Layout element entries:
-----
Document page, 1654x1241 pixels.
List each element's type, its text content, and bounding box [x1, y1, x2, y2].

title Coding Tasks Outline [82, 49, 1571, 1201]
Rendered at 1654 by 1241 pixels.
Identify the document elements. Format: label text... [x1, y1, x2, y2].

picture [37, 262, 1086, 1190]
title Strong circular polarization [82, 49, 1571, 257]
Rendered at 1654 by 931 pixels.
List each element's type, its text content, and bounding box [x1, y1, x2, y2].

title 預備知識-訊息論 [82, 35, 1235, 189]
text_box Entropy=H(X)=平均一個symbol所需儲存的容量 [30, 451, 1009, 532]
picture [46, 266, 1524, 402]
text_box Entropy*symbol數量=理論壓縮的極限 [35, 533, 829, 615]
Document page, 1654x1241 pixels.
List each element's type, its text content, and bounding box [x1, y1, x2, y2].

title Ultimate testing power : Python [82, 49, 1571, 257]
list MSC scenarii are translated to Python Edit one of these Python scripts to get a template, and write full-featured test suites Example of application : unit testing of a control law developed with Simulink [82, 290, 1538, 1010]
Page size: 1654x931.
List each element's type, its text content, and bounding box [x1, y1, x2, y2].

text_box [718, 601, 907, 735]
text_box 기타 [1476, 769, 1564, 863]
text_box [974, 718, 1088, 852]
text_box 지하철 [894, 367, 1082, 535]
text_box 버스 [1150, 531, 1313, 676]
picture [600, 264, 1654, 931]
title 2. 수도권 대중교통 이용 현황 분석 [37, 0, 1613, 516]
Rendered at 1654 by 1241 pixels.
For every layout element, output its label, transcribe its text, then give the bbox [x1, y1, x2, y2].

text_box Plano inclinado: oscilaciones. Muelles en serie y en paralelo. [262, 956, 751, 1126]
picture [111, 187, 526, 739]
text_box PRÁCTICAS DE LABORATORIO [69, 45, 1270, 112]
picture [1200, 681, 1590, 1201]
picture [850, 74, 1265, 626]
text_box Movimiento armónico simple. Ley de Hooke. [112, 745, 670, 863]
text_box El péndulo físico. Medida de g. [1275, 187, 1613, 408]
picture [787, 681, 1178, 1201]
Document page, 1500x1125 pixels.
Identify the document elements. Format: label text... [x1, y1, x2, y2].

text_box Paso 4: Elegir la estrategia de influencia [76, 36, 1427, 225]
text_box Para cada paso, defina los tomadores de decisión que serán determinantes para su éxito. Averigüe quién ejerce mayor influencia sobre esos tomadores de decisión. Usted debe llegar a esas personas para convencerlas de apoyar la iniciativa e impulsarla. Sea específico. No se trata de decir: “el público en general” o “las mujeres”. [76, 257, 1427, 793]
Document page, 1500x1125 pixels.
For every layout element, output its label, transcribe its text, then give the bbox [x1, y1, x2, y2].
-----
*To do*
Reproduce word for word the entries from the start through the line containing "text_box Entropy*symbol數量=理論壓縮的極限 [35, 533, 829, 615]", including that line.

*Exercise answer*
Document page, 1654x1241 pixels.
List each element's type, its text content, and bounding box [x1, y1, x2, y2].

title Coding Tasks Outline [82, 49, 1571, 1201]
Rendered at 1654 by 1241 pixels.
Identify the document elements. Format: label text... [x1, y1, x2, y2].

picture [37, 262, 1086, 1190]
title Strong circular polarization [82, 49, 1571, 257]
Rendered at 1654 by 931 pixels.
List each element's type, its text content, and bounding box [x1, y1, x2, y2].

title 預備知識-訊息論 [82, 35, 1235, 189]
text_box Entropy=H(X)=平均一個symbol所需儲存的容量 [30, 451, 1009, 532]
picture [46, 266, 1524, 402]
text_box Entropy*symbol數量=理論壓縮的極限 [35, 533, 829, 615]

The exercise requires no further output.